APPLICANT for Notice of Motion
Mr S Meehan of Counsel
RESPONDENT to Notice of Motion
Mr P Krockenberger

CASES CITED:
Public Service Association and Professional Officer's Association Amalgamated Union of NSW v Director General, Department of Premier and Cabinet [2010] NSWIRComm59.

LEGISLATION CITED:
Industrial Relations Act, 1996


TEXTS CITED:




JUDGMENT:

INDUSTRIAL RELATIONS COMMISSION OF NEW SOUTH WALES



CORAM: Ritchie C


8 December 2010



Matter No IRC 1845 of 2009

IN THE MATTER OF: Notification under section 130 by the Public Service Association and Professional Amalgamated Union of New South Wales of a dispute with Roads and Traffic Authority of NSW re flexibility working hours agreement.


DECISION

[2010] NSWIRComm1069


1 The Public Service Association and Professional Officers Association Amalgamated Union of New South Wales (PSA) filed a dispute under section 130 of the Industrial; Relations Act ,1996 (the Act) on 24 November 2009, against the Roads and Traffic Authority of NSW (RTA).

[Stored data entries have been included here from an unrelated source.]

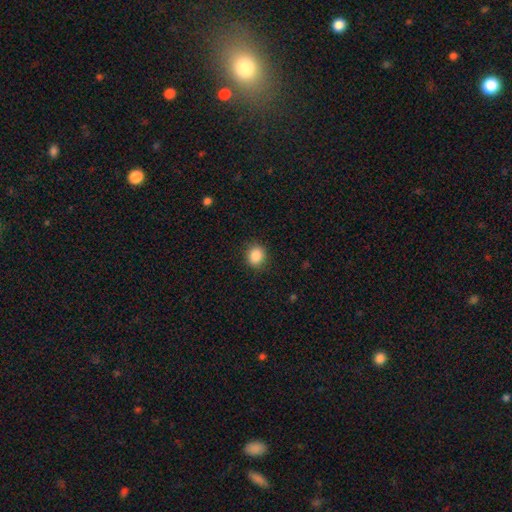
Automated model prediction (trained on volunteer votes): This appears to be a smooth galaxy with no disk features (87%) that is round (77%). Merging: none (87%).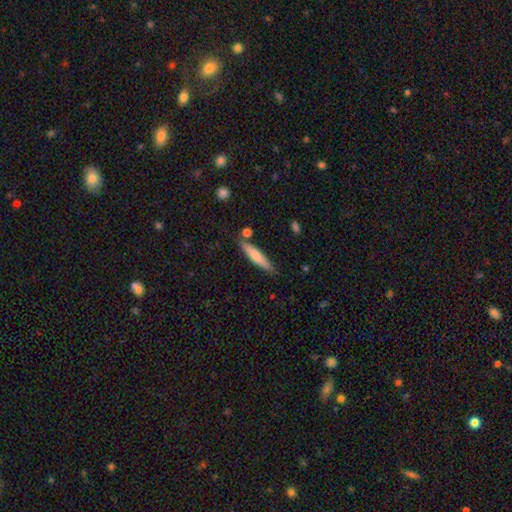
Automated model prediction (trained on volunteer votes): smooth_or_featured: smooth (p=0.66) [alt: featured or disk p=0.28]
how_rounded: cigar-shaped (p=0.86) [alt: in between p=0.13]
merging: none (p=0.79) [alt: minor disturbance p=0.13]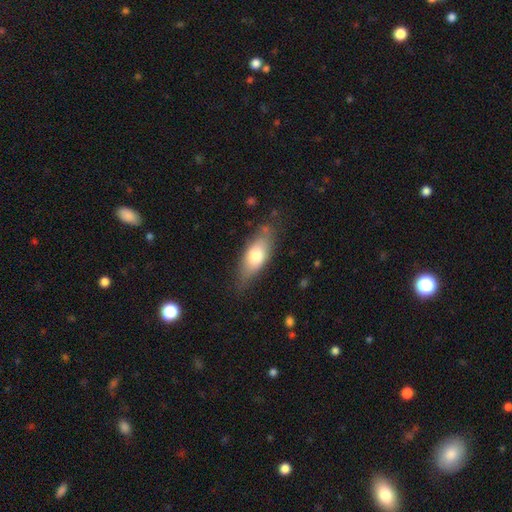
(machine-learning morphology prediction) Overall: smooth (69%). How rounded: in between (74%). Merging: none (72%).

2 The dispute was expressed in the following fashion:

1. The PSA and the RTA have been negotiating a revised flexible working hours agreement since 2001 without agreement.

2. Throughout this period the PSA has sought the introduction of an agreement that compares favourably to the rest of the NSW public service.

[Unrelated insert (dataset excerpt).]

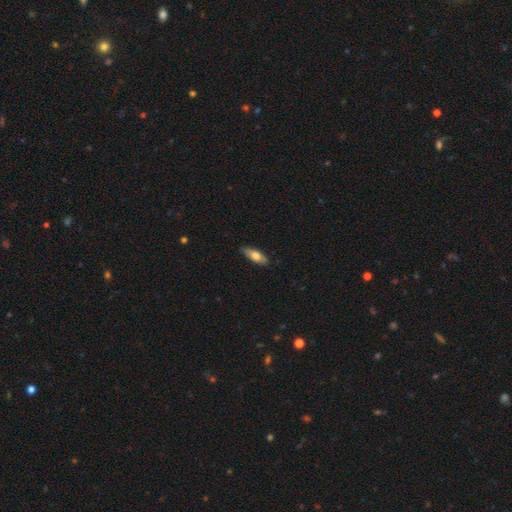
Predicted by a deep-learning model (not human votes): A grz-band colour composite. It shows a smooth galaxy with no disk features (70%) that is in between round and cigar-shaped (69%). Merging: none (85%).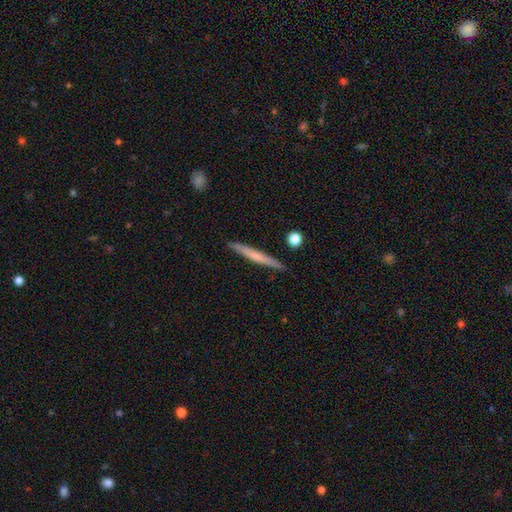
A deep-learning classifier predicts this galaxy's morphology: Smooth or featured? smooth (54%)
How rounded? cigar-shaped (96%)
Merging? none (90%)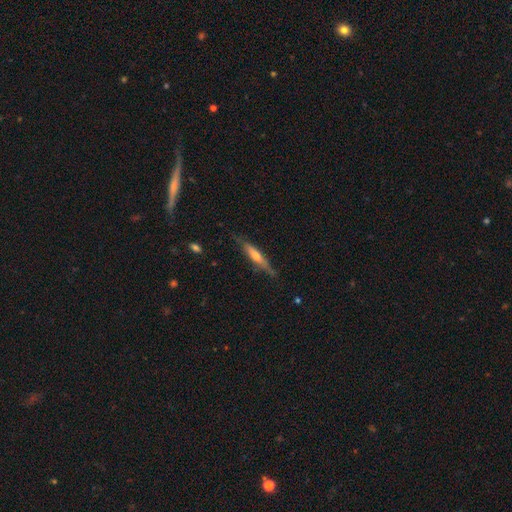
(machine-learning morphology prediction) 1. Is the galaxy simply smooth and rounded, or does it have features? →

3. The most recent draft proposal was distributed to PSA members for comment and on 15 September 2009 the PSA's RTA Departmental Committee voted to reject the draft proposal as inadequate. The PSA informed the RTA of this by letter dated 17 September 2009 and indicated a willingness to discuss an agreement with improved conditions. Despite requests the RTA has not replied to this letter.

4. By Human Resources circular dated 30 October 2009 the RTA advised salaried staff that the flexible working hours guidelines would change. The new guidelines are identical to those rejected by PSA members.

5. Examples of the deficiencies in the new guidelines include: the limited amount of hours carried over from one settlement period to the next, a limit of one flex day a month, the loss of accumulated "banked" days unused by 31 January each year.

6. The PSA still wishes to negotiate the introduction of a more flexible working hours agreement.

7. The PSA seeks the Commission's assistance in resolving this dispute.

3 The award involved is the Crown Employees (Roads and Traffic Authority of New South Wales-Salaried Staff Conditions of Employment) Award 2008.

4 Compulsory conferences were held on 27 November 2009, 15 February 2010, 19 May 2010, 3 June 2010, 21 July 2010, 17 August 2010, 10 September 2010 and 11 October 2010.

5 On 10 September 2010 Ms Viranna for the RTA stated that as a consequence of reviewing the draft Orders provided by the applicant it was the RTA's view that what was being sought by the PSA was an extra claim. Mr Cole for the PSA did not agree that it was an extra claim.

6 A Notice of Motion was filed by the RTA on 6 October 2010 in which it stated the Grounds and reasons the following:

1. By advancing its claims in these proceedings the PSA is contravening the no extra claims provision in cl. 6 of the Crown Employees( Roads and Traffic Authority of New South Wales-Salaried Staff Conditions of Employment) 2008.

2. The advancing of the claims by the PSA in the proceedings constitutes an abuse of process.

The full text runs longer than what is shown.